Il tuo compito:
Indica il numero di righe del materiale che segue in cui compare la stringa "naar", distinguendo tra maiuscole e minuscole. Riporta soltanto il numero.

Estratti dal dataset:
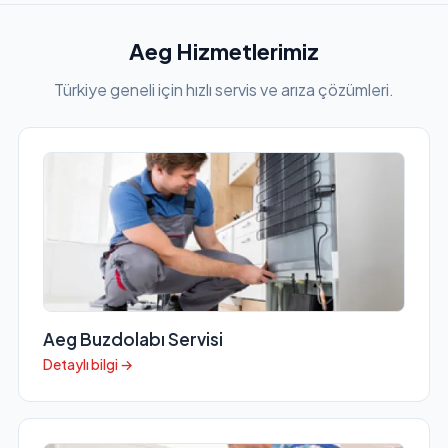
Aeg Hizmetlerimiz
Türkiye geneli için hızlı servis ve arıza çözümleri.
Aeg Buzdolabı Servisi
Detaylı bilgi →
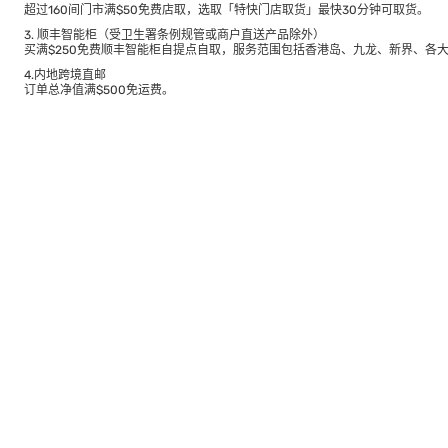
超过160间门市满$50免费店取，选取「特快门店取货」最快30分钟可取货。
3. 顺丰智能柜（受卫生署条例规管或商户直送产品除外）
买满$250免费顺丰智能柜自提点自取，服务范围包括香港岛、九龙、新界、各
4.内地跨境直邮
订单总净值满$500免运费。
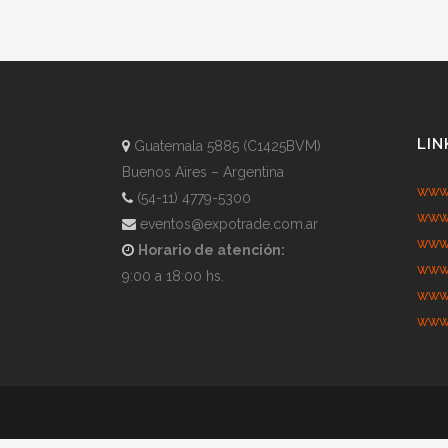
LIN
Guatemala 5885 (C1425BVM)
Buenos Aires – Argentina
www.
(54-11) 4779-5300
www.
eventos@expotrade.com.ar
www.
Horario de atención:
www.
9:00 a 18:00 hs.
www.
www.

--

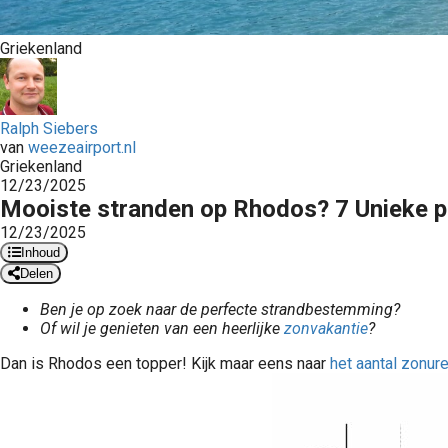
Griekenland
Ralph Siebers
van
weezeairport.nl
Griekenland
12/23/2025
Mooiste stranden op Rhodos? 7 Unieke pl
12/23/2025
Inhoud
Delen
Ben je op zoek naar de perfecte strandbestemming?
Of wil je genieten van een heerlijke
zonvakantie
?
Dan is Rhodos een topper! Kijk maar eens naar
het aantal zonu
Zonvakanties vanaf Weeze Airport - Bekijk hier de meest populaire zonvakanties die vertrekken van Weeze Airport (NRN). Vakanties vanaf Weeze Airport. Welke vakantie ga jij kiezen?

Risposta al compito:
2